### Instruction 1
In the page extract on calculation parameters, what is the recommended value for nComcut?

### Page extract
====

If this file is not present, a default set of consequences will be assumed. The defaults are the first two consequences listed above, "okay" and "cd".
Describes the user set calculation parameters. Comments may appear to the right of each number.
0.0001 ! epsilon, how close to 1 or 0 to count as a house event
15 ! nComcut, how many common variables before going MC
2 ! istop, MC stop criteria method, 1-4
0.01 ! errmax, MC stop criteria errmax
1000 ! nHinit, number of trials to start
5000 ! nHmax, maximum number of trials, no matter what
13579 ! IX, random seed (use large odd number)
Common house events (events that have failure probabilities identically equal to zero or one) are taken out of the list of common variables to speed up the calculation. The value epsilon describes how close to zero or one a probability must be in order to be considered a house event. This helps remove very small or very large probabilities from consideration. Recommended values are 0.0 to 0.001.
For problems with a small number of common variables, a direct solve will be used. For larger numbers of common variables, a Monte Carlo solution may be faster. nComcut fixes the number of common components where the Monte Carlo solution will be used instead of the direct solve. The recommended value is 15.

====

Collection entries:
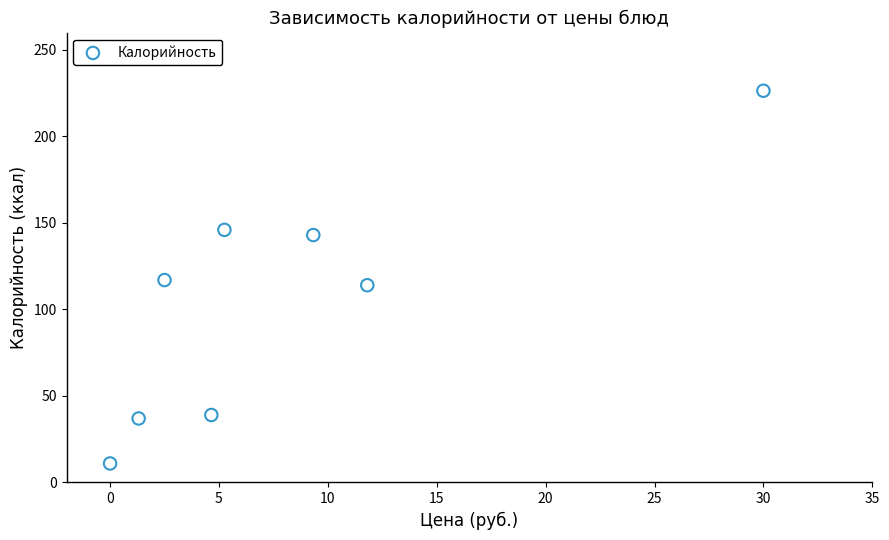

What is the range of X values (max minus min)?

30.0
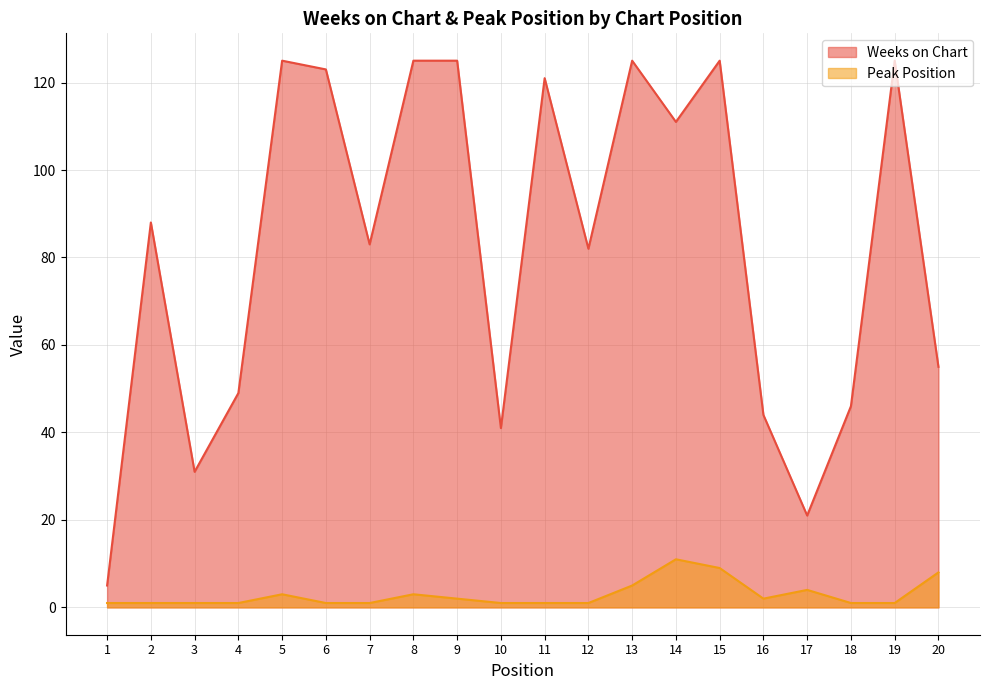

What is the total value across all series at 20?

63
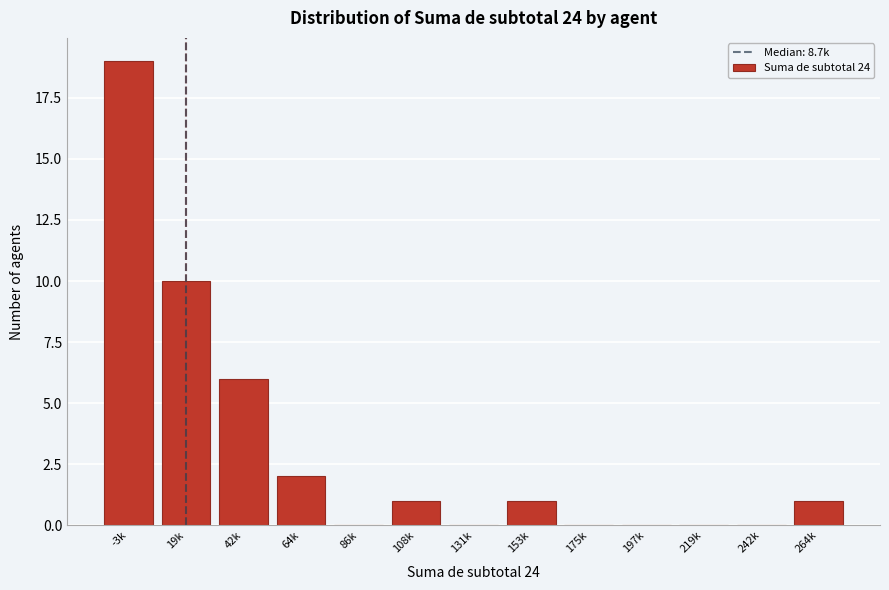

Reading left to right, transcribe all the data shown in this chart.

-3k=19	19k=10	42k=6	64k=2	86k=0	108k=1	131k=0	153k=1	175k=0	197k=0	219k=0	242k=0	264k=1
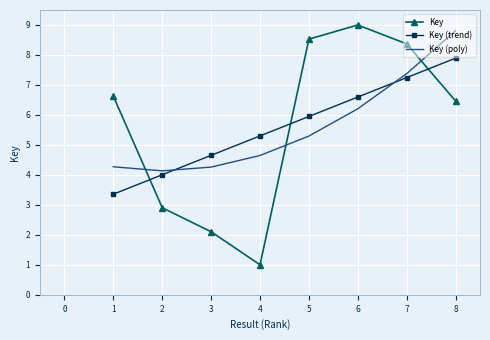

Where do Key and Key (trend) first cross each other?

1 and 2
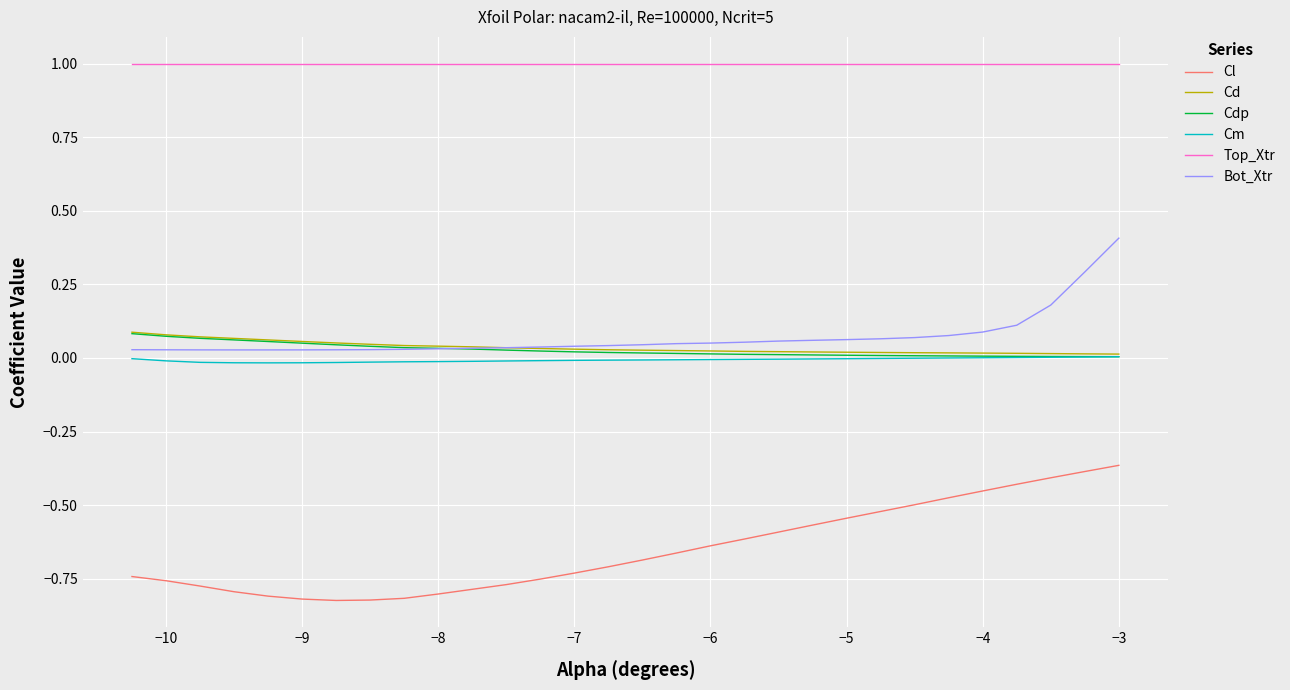

True or false: Top_Xtr and Cd intersect in this chart.

False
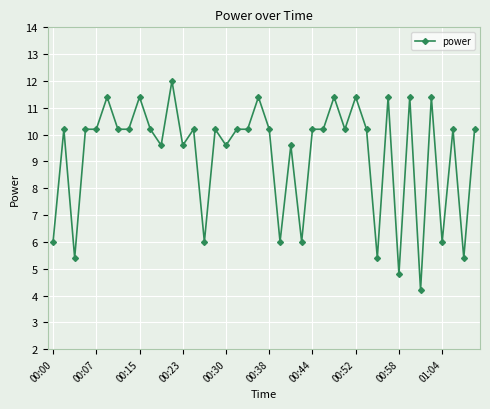

What is the value of the 16th point from the left?

10.2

====

### Instruction 2
Reproduce the lines of the listing starting at the one containing "What is the total" and ending with the last line of the listing, leaving the pictures out.

### Answer space 1
15

### Answer space 2
What is the total value across all series at 20?

63

Reading left to right, transcribe all the data shown in this chart.

-3k=19	19k=10	42k=6	64k=2	86k=0	108k=1	131k=0	153k=1	175k=0	197k=0	219k=0	242k=0	264k=1

Where do Key and Key (trend) first cross each other?

1 and 2

True or false: Top_Xtr and Cd intersect in this chart.

False

What is the value of the 16th point from the left?

10.2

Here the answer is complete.